A closer inspection reveals the Petri dishes contain nothing alien at all, but rather very down-to-earth corn seedlings. They're grown in red light for optimal growth. They're just one of the plants featured in thousands of time-lapse movies Spalding has created over the past five years. The goal: figure out how to grow crops optimally suited to survive, and thrive.
"We can't hope to improve a plant unless we understand it well," says Spalding. With support from the National Science Foundation (NSF), Spalding is exploring just what makes plants tick. He says the key is to study the function of each of the thousands of genes that make up the plants' DNA. "One way to do that is to collect images of those plants that have those genes altered in some way. And by measuring how those plants grow and develop differently," says Spalding.
"We are able to infer the function of the gene that's been manipulated," he continues. Researchers have created thousands of genetically different corn plants.
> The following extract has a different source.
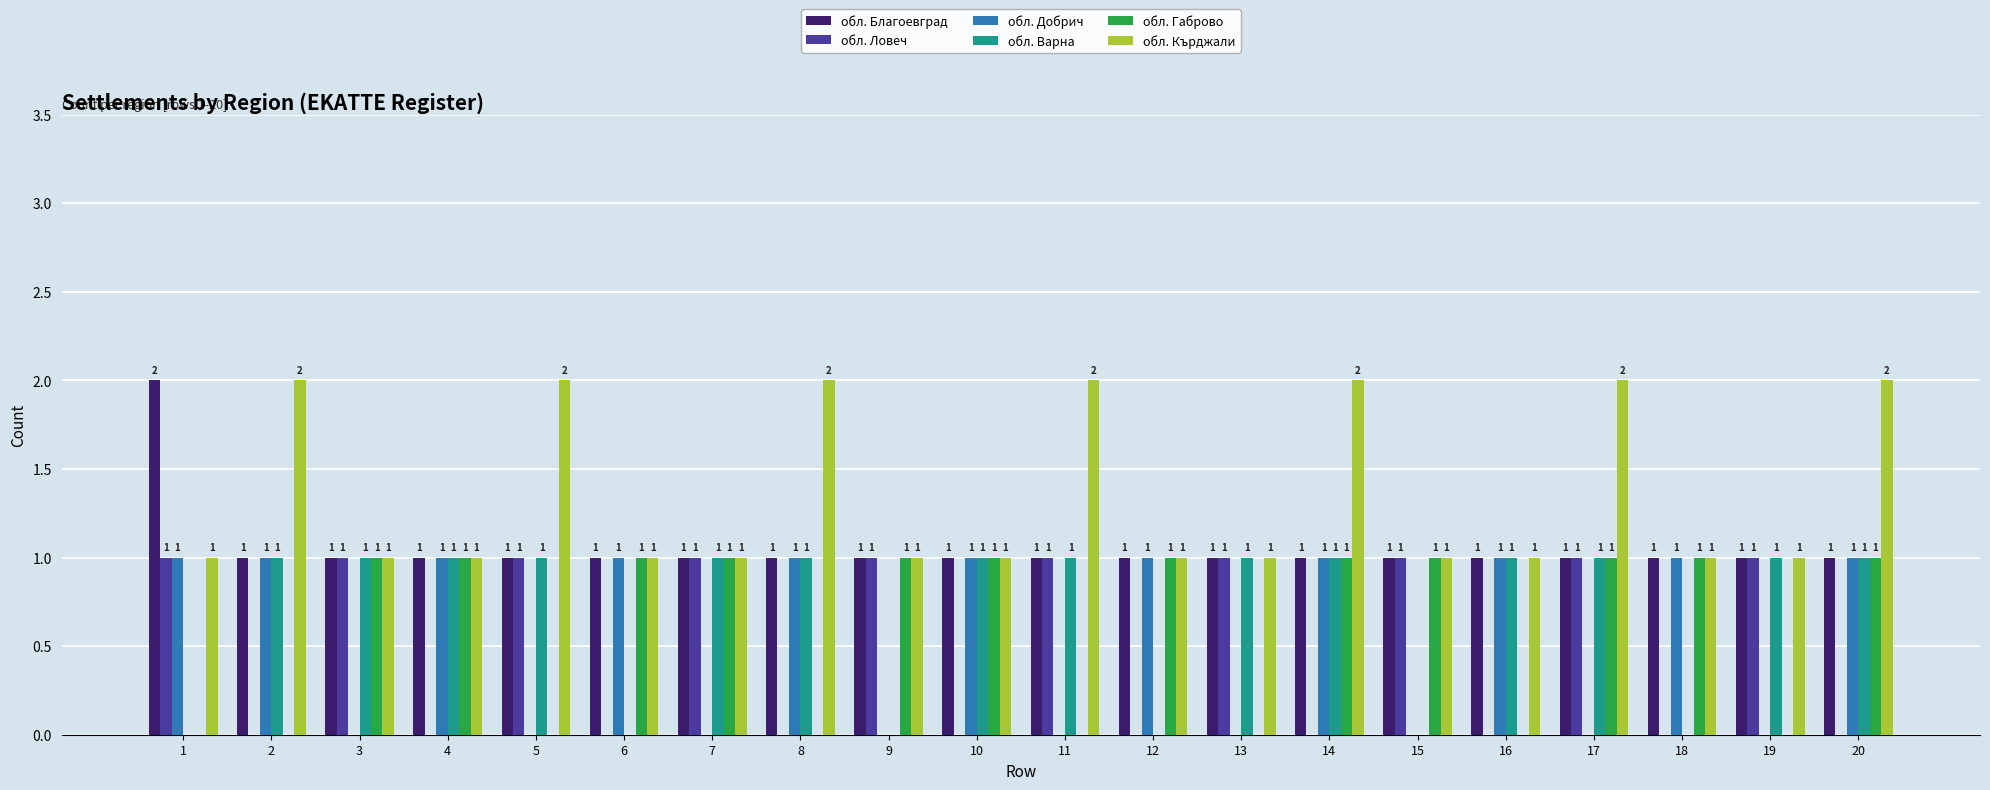

The value of обл. Кърджали at 17 is 1. True or false?

False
Spalding uses specially rigged cameras to snap pictures every 30 seconds or so of the plants' roots as they grow.
He also uses a six-foot high robotic camera that's capable of shooting dozens of roots at once. "We have made hundreds of thousands of measurements from thousands of different plants. Let's say we had a ruler, we'd probably be on number two... maybe," he says with a chuckle. The time-lapse movies are loaded into a computer and an algorithm measures cellular growth rates in the root with pinpoint accuracy, as well as the angle and curvature of the root tip.
"By using this so-called computer vision or machine vision to track [the plants] growth and development, we can get at the genes that control root growth and those hopefully will have fundamental importance to crop improvement. It lays the foundation for discoveries that will help improve plants for human purposes."
Spalding is sowing the seeds for better crops of the future. It's an idea he thinks is worth growing.